Гитлеровский офицер говорил. Глушане стояли в кольце автоматчиков и слушали. Слушали и молчали. В этом мятежном молчании чувствовались и вызов, и ненависть, и непокорность. Все было в этом глубоком людском молчании. В нем не было только самого нужного — смирения и согласия. Согласия с тем, что говорил обер-лейтенант Отто Краузе. Да и как они, хлеборобы с деда-прадеда, из самого корня, могли согласиться с тем, что они ленивы, нетрудолюбивы, равнодушны? А кто же за них еще с незапамятных времен выкорчевывал здесь лес, рыл канавы, осушал болота, по клочку распахивал здесь землю? И чьим хлебом, картофелем, мясом кормилась Европа? Чьи руки готовили здесь древесину, которая шла потом за бесценок на рынки чуть ли не всего мира?.. А то, что к трудностям, к суровому режиму привыкли, так в этом опять-таки захватчики виноваты. Люди работали, творили добро, любили солнце, труд, деревья и травы, а на них налетали, грабили, угоняли в плен, в рабство, жгли их дома, топтали посевы, убивали. Разве по их просьбе пришли сейчас к ним вооруженные до зубов чужаки, отняли у них покой да еще привезли на их земли изгнанного пана?
Так о каком же послушании и повиновении может идти речь? Чтобы снова работать на графа? Как пчелы бросают свои ульи, чтобы отогнать врага, так и они не потерпят разбойников в своем доме и будут гнать их со своей земли — пока не выгонят.
Стояли, слушали, думали… Малюсенькая частица человечества, капелька Истории. Капелька, которая могла бы родить сотни пахарей, сеятелей, колесников, которая могла бы дать миру прекрасных песенников или музыкантов… Сейчас в нее, в ее Вечность, целилась смерть.
— Господин офицер ждет, — каркал какой-то выродок. — Вы должны назвать зачинщиков.
А люди еще глубже опускали в сыпучий песок полные ненависти взгляды и молчали.
Тогда эсэсовцы вывели из темной пропасти дверей и поставили перед всеми девушку. Руки ее были связаны, на едва очерченной, еще детской груди висела дощечка: «Партизанка».
— Вы ее знаете? — спросил Краузе.
Конечно, они знали ее, Яринку Жилюк. Знали это личико — беленькое, с редкими веснушками, знали эти ясно-голубые глаза, как озера, как небо родного края, как васильковое цветенье, глаза девушек-полесянок; знали и косы с запахом лугов, мягкие, шелковистые…
— Чья она?
Знали и молчали. Им было невыносимо горестно смотреть на нее, невыразимо жаль ее нерасцветшей девичьей красы, ее недопетых вечерних песен. Жалость, однако, не разомкнула их уст. Знали: ничто уже не спасет Яринку, что настал ее последний час, откуковали ей кукушки, пропели и соловьи ей последние песни. С болью смотрели на нее, избитую и измученную, и тягостно было сознавать, что не они, старшие, взрослые, которые уже пожили на свете, первыми принимают мученическую смерть, а она, девушка, чья-то суженая, но еще ничья и потому всем им невестка, будущая мать…

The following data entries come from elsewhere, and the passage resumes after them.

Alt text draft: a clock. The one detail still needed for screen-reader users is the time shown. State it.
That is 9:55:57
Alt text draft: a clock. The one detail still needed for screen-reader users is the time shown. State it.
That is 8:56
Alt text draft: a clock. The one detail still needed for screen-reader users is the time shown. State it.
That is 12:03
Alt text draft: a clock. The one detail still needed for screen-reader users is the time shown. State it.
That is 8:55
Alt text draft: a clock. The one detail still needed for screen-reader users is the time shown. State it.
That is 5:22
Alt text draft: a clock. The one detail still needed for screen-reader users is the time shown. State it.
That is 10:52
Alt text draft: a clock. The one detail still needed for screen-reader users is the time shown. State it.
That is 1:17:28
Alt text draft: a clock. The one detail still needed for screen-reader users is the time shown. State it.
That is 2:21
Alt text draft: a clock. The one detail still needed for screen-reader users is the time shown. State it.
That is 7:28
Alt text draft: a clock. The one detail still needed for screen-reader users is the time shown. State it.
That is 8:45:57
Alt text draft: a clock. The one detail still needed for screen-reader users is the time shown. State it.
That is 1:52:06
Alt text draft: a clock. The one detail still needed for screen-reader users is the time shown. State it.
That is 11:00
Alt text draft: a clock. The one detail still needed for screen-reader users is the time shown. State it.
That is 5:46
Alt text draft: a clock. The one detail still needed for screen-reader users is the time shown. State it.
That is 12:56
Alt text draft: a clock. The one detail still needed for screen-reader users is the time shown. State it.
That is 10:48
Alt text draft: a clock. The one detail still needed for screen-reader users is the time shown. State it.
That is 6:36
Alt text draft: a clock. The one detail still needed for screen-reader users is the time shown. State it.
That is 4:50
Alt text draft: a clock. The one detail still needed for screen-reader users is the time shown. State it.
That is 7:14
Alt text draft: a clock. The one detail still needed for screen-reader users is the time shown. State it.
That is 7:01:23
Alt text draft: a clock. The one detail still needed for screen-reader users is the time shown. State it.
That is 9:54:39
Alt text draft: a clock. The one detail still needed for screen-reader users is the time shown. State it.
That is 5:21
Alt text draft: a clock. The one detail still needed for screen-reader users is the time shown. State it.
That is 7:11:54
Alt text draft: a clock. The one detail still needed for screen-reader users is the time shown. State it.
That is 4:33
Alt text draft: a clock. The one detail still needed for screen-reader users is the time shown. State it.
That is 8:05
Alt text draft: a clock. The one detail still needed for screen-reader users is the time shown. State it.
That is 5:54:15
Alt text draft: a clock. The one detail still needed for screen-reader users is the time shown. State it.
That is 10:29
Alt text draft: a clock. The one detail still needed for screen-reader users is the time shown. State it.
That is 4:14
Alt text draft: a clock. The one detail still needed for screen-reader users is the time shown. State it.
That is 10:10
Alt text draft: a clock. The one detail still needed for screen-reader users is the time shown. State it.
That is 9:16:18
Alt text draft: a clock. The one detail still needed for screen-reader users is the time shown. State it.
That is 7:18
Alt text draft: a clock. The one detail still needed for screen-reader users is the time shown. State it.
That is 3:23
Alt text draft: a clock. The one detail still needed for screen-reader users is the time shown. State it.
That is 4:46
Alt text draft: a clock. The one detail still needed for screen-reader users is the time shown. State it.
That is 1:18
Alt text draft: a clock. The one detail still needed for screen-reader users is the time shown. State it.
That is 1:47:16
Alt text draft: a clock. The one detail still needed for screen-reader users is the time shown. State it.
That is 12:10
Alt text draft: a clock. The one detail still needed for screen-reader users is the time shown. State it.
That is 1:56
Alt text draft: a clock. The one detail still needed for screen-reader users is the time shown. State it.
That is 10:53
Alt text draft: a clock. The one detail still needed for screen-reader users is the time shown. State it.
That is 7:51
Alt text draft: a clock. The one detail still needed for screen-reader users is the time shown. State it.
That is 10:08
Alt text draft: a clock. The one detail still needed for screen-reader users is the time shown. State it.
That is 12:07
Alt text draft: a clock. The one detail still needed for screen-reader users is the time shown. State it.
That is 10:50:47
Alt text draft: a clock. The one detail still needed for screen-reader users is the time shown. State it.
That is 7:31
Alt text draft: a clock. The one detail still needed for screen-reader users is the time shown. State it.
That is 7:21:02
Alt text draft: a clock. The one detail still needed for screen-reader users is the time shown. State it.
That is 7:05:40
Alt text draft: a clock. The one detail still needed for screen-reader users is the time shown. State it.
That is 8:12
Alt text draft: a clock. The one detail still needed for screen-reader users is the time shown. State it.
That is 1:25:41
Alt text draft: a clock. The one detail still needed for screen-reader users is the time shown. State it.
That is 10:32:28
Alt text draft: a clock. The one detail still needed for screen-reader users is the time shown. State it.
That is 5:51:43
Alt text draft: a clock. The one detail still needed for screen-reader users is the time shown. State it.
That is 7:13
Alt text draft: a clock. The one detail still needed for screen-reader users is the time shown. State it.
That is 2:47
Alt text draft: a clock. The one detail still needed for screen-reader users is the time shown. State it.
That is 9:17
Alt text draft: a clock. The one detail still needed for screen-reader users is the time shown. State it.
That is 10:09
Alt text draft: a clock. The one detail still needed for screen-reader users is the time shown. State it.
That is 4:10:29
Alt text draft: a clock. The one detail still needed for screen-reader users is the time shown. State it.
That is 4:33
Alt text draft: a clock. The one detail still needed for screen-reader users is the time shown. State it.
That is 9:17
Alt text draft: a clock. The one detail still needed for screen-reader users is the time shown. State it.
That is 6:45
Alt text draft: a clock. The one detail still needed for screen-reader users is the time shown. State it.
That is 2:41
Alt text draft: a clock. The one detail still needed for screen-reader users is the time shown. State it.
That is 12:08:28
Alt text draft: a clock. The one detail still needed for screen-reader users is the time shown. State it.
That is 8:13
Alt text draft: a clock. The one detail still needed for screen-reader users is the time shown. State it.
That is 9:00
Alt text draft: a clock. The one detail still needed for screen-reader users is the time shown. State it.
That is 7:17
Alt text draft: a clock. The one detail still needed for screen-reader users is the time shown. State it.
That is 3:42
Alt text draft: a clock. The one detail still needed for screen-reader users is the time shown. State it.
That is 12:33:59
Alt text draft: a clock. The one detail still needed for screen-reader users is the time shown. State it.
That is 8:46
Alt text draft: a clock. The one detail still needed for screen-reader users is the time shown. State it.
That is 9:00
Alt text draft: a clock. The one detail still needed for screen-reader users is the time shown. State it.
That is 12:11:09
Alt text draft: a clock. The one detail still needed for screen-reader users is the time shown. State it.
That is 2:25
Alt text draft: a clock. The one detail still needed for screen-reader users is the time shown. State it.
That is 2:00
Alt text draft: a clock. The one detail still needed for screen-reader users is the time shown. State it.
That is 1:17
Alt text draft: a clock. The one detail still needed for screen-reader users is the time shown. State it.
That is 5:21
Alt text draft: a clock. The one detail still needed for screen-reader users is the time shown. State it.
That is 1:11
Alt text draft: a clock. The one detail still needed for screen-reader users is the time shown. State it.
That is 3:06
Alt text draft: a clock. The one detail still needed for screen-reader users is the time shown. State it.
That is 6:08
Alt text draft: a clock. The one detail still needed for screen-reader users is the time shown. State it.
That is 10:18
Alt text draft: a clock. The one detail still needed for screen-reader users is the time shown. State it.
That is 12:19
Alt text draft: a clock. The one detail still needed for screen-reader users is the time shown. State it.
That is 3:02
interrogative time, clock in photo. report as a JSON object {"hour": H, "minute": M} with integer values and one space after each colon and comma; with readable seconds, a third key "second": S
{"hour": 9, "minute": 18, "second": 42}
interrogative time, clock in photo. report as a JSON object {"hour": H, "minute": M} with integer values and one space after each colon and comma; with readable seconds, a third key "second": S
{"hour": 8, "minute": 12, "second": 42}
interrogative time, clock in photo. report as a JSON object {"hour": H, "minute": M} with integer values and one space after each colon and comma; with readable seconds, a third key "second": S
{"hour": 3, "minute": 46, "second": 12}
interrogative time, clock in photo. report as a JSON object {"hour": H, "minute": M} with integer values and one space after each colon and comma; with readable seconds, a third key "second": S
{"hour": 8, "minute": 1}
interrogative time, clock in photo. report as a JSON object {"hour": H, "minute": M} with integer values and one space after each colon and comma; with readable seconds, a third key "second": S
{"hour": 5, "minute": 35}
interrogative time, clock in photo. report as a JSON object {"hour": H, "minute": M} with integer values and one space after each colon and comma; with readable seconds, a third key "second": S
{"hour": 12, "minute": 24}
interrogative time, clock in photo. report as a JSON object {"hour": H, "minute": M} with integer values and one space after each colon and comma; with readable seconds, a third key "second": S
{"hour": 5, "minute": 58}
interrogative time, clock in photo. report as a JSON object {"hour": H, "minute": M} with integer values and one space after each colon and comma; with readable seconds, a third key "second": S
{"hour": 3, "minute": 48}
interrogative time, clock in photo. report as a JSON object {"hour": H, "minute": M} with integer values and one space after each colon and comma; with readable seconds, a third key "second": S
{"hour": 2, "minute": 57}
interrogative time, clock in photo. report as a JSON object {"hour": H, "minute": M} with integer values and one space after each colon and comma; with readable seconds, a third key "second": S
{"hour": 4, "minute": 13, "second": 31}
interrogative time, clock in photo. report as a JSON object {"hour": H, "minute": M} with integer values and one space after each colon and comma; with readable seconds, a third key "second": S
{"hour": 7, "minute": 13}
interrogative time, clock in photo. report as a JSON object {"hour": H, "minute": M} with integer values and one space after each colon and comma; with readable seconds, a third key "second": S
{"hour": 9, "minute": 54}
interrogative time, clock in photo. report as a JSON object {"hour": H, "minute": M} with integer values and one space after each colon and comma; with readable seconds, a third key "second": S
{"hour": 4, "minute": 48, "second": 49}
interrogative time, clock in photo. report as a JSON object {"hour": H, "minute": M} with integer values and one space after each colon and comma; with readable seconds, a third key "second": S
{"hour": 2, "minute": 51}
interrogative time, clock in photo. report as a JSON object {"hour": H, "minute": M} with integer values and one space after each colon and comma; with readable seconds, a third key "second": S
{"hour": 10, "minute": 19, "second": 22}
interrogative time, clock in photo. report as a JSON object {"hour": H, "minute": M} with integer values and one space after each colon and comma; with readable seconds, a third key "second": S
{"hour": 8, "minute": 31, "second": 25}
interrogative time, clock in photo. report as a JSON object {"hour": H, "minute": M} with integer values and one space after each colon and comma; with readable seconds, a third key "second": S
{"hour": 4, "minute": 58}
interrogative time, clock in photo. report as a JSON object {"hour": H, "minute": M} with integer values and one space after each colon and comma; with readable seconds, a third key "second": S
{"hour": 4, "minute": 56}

Яринка стояла пленницей двадцатого столетия и чистотой своей, невинностью бросала укор всему миру, повинному в ее смерти. Не боялась ее, — нет, переступила эту черту еще там, в лесу, впервые попала в ее лапищи, понимала только, что умирает, так и не успев ничего сделать.
— Мы отпустим ее, если вы сознаетесь, — пообещал офицер.
Молчание.
— Как твоя фамилия?
Тишина.
— Мы повесим ее как партизанку. Так будем поступать с каждым, кто посмеет пренебрегать законами великого фюрера. — Офицер хайлькнул, выбросив вперед руку.
Эсэсовцы быстро накинули на Яринку петлю («Пойте, подружки милые…»), закрепили на тонкой белой шее, перебросили веревку через перекладину здесь же, на крыльце, подтолкнули девушку.
— Прощайте! — слабо крикнула Яринка.
— Прощай, дитя наше! — с плачем откликнулись женщины. — Прости…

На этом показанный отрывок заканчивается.